The Ongoing Present: A Critical Look at the Society and World in which I Grew Up, by Micheál Mac Gréil, Messenger Publications, 472 pp, €25, ISBN: 978-1910248065
When reading works that are critical of modern Irish society, it is helpful to recall the terms used by Albert Hirschman in his seminal book Exit, Voice, and Loyalty (1970). There Hirschman explored two ways to respond to unjust, exasperating, or inefficient organisations and relationships. You can leave (“exit”) or you can complain (“voice”). If you are loyal, you will not exit, but you still have the options of either speaking out or remaining silent.
The spirit of Hirschman’s “loyalty” and “voice” options permeates Dr Mac Gréil’s fascinating account of his active and very eventful life. First, as a boy growing up in the West of Ireland countryside in the 1930s and 1940s, where he absorbed its traditions and culture at the very time when they were on the cusp of change and decay. Then as a young man who became an officer in the Irish army during the 1950s and through this role became aware of the problems, rigid class divisions and latent prejudices in society. Leaving his army career, he became a student and university lecturer, achieving high academic honours and recognition, but always using his knowledge and expertise to fight for society’s underdogs and to combat prejudice and bigotry wherever he found it. Finally, as a Jesuit priest for most of his adult life, and in addition to engaging in a wide range of activities to support rural and disadvantaged communities, he welcomed the changes brought to the Catholic Church by Vatican II, worked to overcome the often tardy and grudging way that the Church authorities implemented change and witnessed with horror the shocking scandals that were a major factor in the decline and marginalisation of the role of religion and the organised Church in modern times.
His eureka moment appears to have come in the mid-1960s when he spent a liberating period at Kent State University in Ohio, at a time when US society was in turmoil, struggling to come to terms with the fact that it was waging what was widely regarded as an unjust, cruel and futile war in Vietnam and adapting to the dismantling of laws and customs that discriminated against black Americans. He excelled in his postgraduate studies of sociology and anthropology and drew lessons both from his academic research and from his interactions with US society that would have been largely absent at that time from the less radical dialogue that went on within Irish universities:
More than these academic distinctions, my mind was ‘blown open’ to the nasty side of society and the need to question conventional wisdom without being presumptuous. I was challenged to become an intellectual in Karl Mannheim’s meaning of the concept, i.e. one who was capable of being critical of one’s own culture and, at the same time, being loyal to it. …. It was during my graduate studies in Kent State University that I realised that St Ignatius was shaping my world view and enabling me to stand back and cast a cold eye on it all. I developed, I hope, a greater tolerance of cognitive ambiguity and saw the injustice caused by closed-mindedness and authoritarianism in many organisations and systems.
•••
Answer each question using the book review.
(a) In what year was Hirschman's Exit, Voice, and Loyalty published?
(b) During which decade was Mac Gréil an officer in the Irish army?
(c) At which university did he do his postgraduate studies in the mid-1960s?
The lines that follow come from a different source than the review above.

• _Material provided_
•••
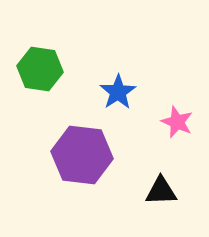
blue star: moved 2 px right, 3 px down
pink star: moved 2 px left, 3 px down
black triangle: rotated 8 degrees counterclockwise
•••
• _Answer for this exercise_
(a) 1970
(b) The 1950s
(c) Kent State University in Ohio